Physical pain is something Science Hill senior Tate Isbell embraced. But dealing with the emotion of a season-ending knee injury is more difficult to get his arms around.
Isbell tore an ACL in the fourth quarter of last week’s home win against Daniel Boone, and shortly after he crossed the sideline of Steve Spurrier Field he knew it was for the final time.
“When I got to the sideline and Dr. (Todd) Fowler checked me out and he kind of looked at me, you know, with a down face and he kind of shook his head and he told me what I did, I did bust out crying,” Isbell said. “I mean, that was tough to hear, and everything was kind of running through my head.”
Hilltoppers teammates gathered around Isbell.
“That really hit the heart when they all did that,” Isbell said.
Isbell left his tears on the field, but found more greeting him at home.
“When I got home to see my mom and everybody ... they were crying,” he said. “So I was trying to fight back and tell them it’d be okay and be strong for them, instead of the other way around.”
Isbell was a second-year starter at linebacker and, after moving up from 195 to 215 pounds since last season, a first-year starter on the offensive line. Isbell and Grant Janeway were essentially the quarterbacks of the defensive front seven, and Science Hill coach Stacy Carter said it’s hard to quantify everything Isbell added to victories.
“Tate’s leadership has been unbelievable for us,” Carter said. “I mean, really, he has just been — him and Grant Janeway have been kind of the rocks. ... It’s hard to lead a team with a lot of talent; it really is. But he’s done a good job and the kids respect him a lot.
“He’s played both sides of the ball for us and worked his tail off in the weight room. His leadership was the most important thing. And he’s played well for us. I know we’ll miss him.”
Being blindsided by the end of your career is tough to absorb, especially when Science Hill is 7-0 for the first time since 1979.
“Watching my teammates practice … was pretty rough,” Isbell said. “Coach Carter’s always talking about giving it our all so we can do our best for the guy next to us and hoping he can do better than us, you know, or just as good.
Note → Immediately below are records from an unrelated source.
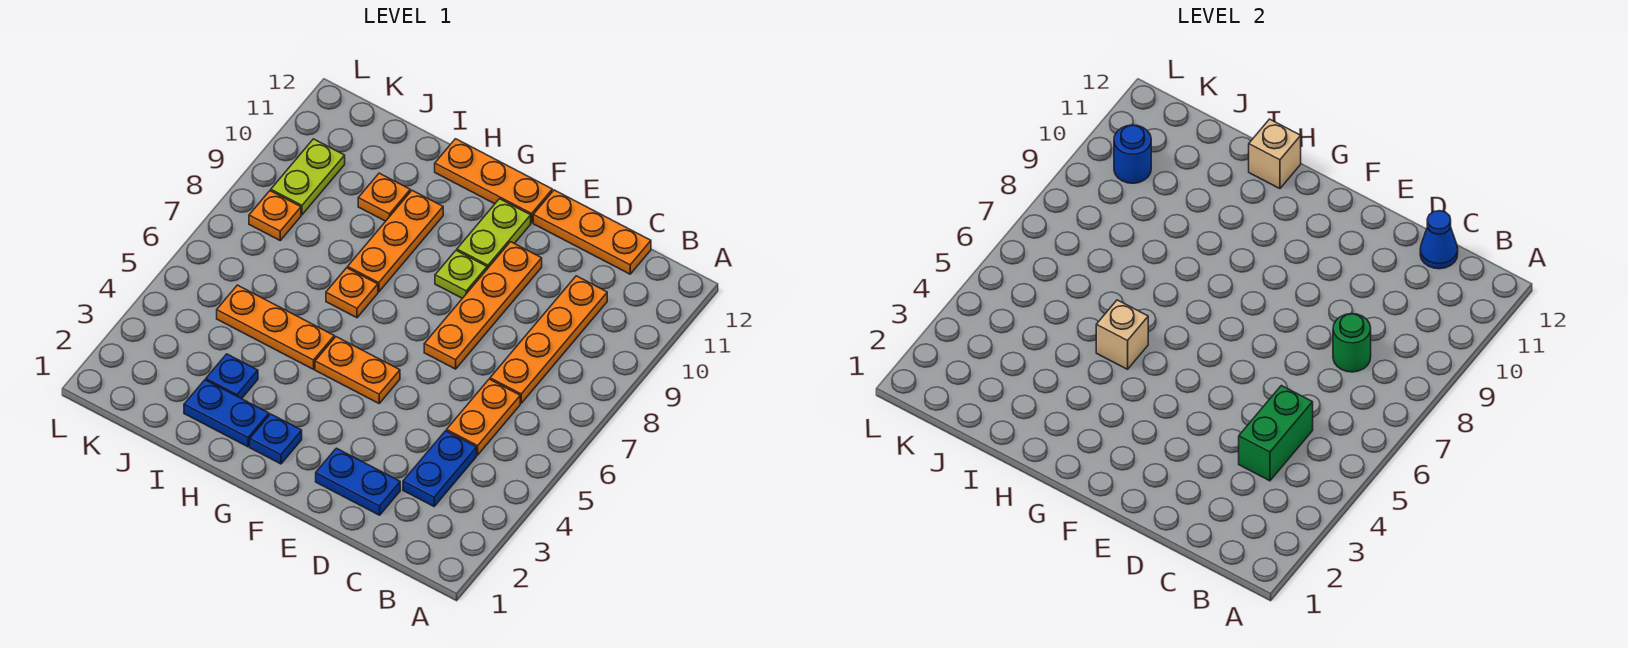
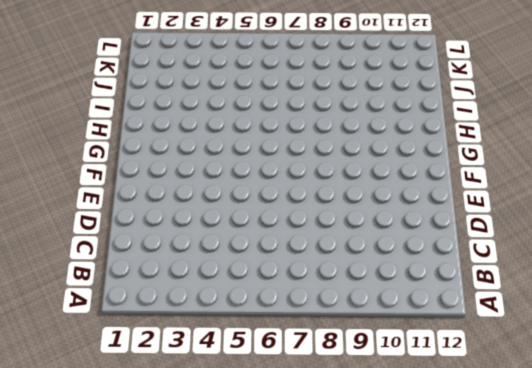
none -> blue 1x2 plate [403,431,477,506]
none -> orange 1x2 plate [447,379,520,455]
none -> orange 1x4 plate [490,276,607,403]

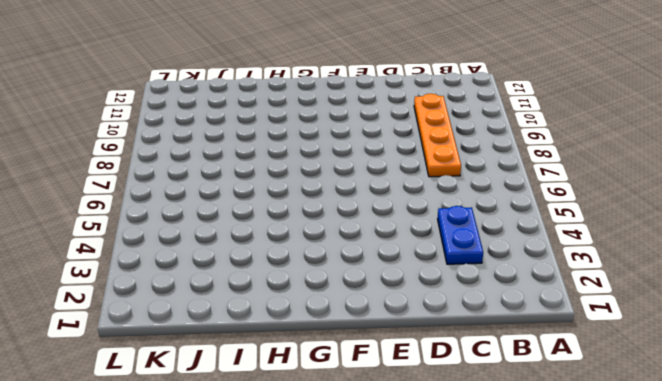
none -> orange 1x2 plate [447,379,520,455]
none -> orange 1x3 plate [533,190,651,274]
none -> blue 1x2 plate [316,448,400,515]

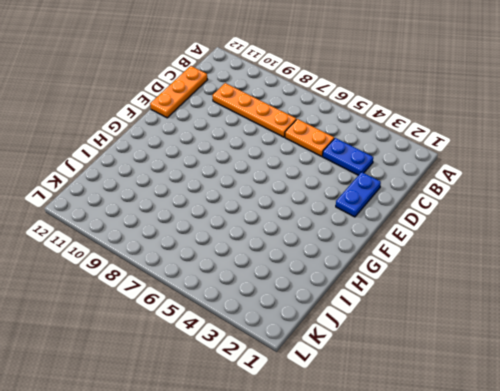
none -> orange 1x4 plate [424,242,542,369]
none -> orange 1x2 plate [315,337,400,403]
none -> lime 1x1 plate [435,251,487,298]

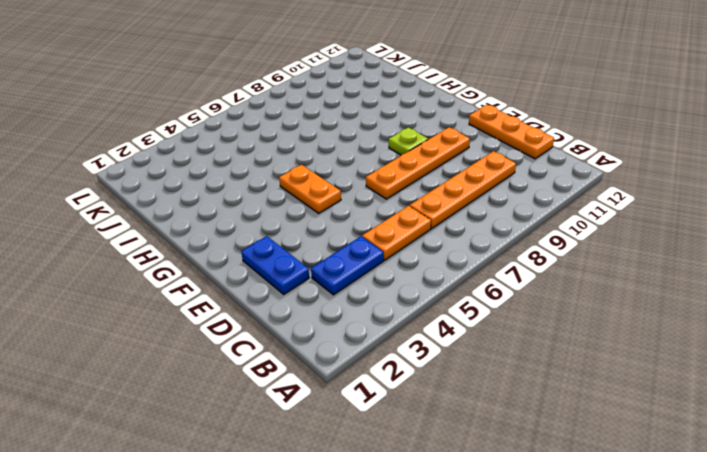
none -> lime 1x2 plate [457,199,531,269]
none -> orange 1x3 plate [435,139,552,223]
none -> blue 1x1 plate [250,414,302,464]

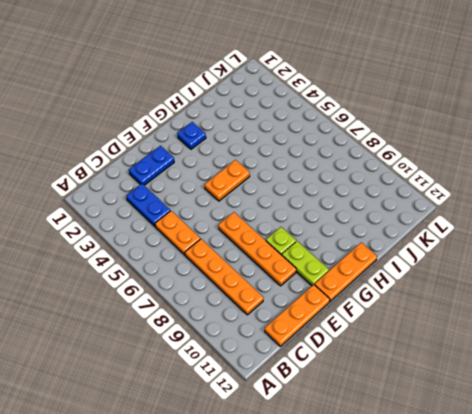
none -> blue 1x2 plate [184,380,269,447]
none -> orange 1x3 plate [217,285,334,369]
none -> orange 1x1 plate [326,268,378,318]

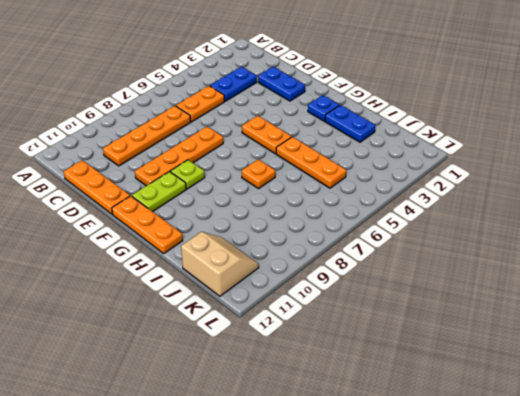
tan 2x2 slope [181,232,259,296] -> none
none -> orange 1x3 plate [348,190,443,292]
none -> blue 1x1 plate [206,354,258,399]
none -> orange 1x1 plate [358,173,410,221]

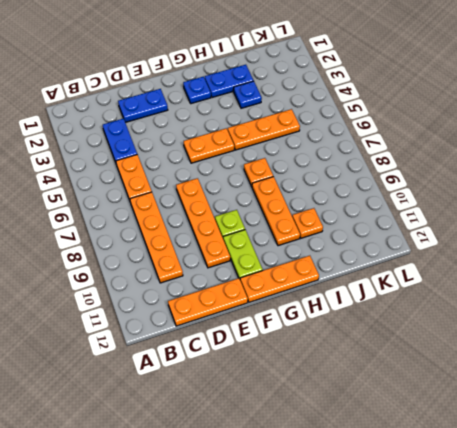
none -> orange 1x1 plate [249,191,301,240]
none -> lime 1x2 plate [271,139,345,215]
none -> green 1x2 brick [1239,386,1313,481]

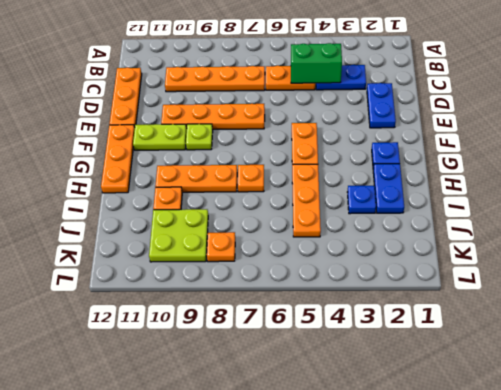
lime 2x2 plate [149,209,208,262] -> lime 1x2 plate [271,139,345,215]
none -> green 1x1 round brick [1333,314,1371,372]
none -> blue 1x1 cone [1420,211,1458,269]
none -> tan 1x1 brick [1096,300,1148,369]

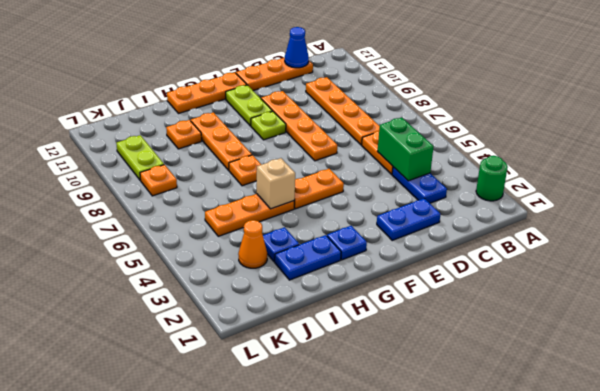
green 1x1 round brick [476,156,508,201] -> green 1x1 round brick moved to [1333,314,1371,372]
orange 1x1 cone [238,220,267,268] -> none
none -> tan 1x1 brick [1249,119,1301,189]
none -> blue 1x1 round brick [1114,125,1151,183]

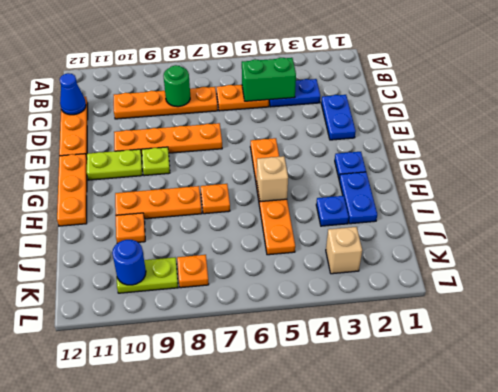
tan 1x1 brick [326,227,362,274] -> tan 1x1 brick moved to [1249,119,1301,189]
And it sucks to know that I’m not gonna be out there with them pushing them to get better and them pushing me to get better. ...
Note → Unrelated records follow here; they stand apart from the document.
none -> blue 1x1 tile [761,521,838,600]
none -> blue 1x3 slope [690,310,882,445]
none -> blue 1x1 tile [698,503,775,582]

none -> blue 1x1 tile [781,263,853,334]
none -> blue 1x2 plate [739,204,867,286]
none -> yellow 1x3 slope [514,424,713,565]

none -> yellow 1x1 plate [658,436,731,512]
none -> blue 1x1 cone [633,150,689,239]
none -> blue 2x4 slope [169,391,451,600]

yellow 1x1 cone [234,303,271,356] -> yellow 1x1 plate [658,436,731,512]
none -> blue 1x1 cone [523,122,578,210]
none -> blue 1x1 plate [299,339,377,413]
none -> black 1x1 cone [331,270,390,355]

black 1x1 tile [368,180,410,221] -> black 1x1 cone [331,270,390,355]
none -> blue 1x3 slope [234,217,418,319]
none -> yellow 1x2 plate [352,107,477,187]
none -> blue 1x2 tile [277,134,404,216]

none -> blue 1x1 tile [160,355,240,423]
“I’ve played with some of those guys since seventh and eighth grade and we’ve gotten close. It’s gonna be weird not being out there with them and just enjoying the sport.”
Those taking over for Isbell, Gad Nagba at linebacker and 295-pound Anthony Head on the offensive line, are experienced and capable.
“That’s one thing that has made this is easier,” Isbell said. “Gad, I mean, he’s the best man for the job. He’s a really great linebacker. He’s not scared to hit somebody. Who else would you want out there, you know?
“And Head, I mean, if I’m not there I want him out there. Of course, I feel fine with him taking over, because he’s huge, he’s big, he’s strong, he’s mean. He’s gonna get the job done.”
Isbell and Head played right tackle and right guard, respectively, last week, and Head has seen considerable action for two seasons.
Isbell will miss trading licks in the trenches, and the tough, technician he had in offensive line coach Andrew Beck.
“My first year playing offensive line (since seventh grade), I feel like Coach Beck’s one of the reasons I really enjoyed it,” Isbell said. “He did teach me what it means to play the offensive line, and it does mean something. … I feel like me and him are somewhat similar because we’re hard-nosed and we’re not sensitive about things and get straight to the point, you know?
“He always wants us to be as mean as we can on that field, and I feel like that’s the game of football — be mean and do what you’ve gotta do to beat the guy in front of you.”
Isbell raved about how far Carter’s brought the program in three years, laughs thinking about linebacker coach Doug Cooper’s sense of humor and admires assistant Benny Tolley.
“You can play your eighth-grade year and Coach Tolley will remember you 30 years down the road,” Isbell said. “Coach Tolley, he’s awesome. I would seriously do anything Coach Tolley asked me to do … because I know if I needed anything in this world he would provide it or he would help me with it.”
Science Hill’s leading receiver, sophomore Malik McGue, suggests that Isbell had essentially become a coach on the field.
“Tate’s definitely, like, no doubt about it, the hardest worker on our team,” McGue said. “He wanted to win more than probably anybody on our team. He was the best leader on our team … in my opinion. He was always vocal, and not just vocal; he led by his actions.”
If any college came calling, Isbell would listen. But if he never plays another snap, football has helped prepare him to tackle anything life throws at him.
“Tate has come so far as a leader and he’s done so much that he’s gonna be a leader wherever he’s at,” Carter said. “I’m just very pleased with what kind of young man he’s turned out to be. He’s one of my favorite kids … a super kid.”
Isbell is eager for any sliver of solace in the short run, but said he has made peace with his fate.
“It’s been tough, but God’s got a plan and everything happens for a reason,” he said. “That idea right there has been helping me out a lot more than anything.”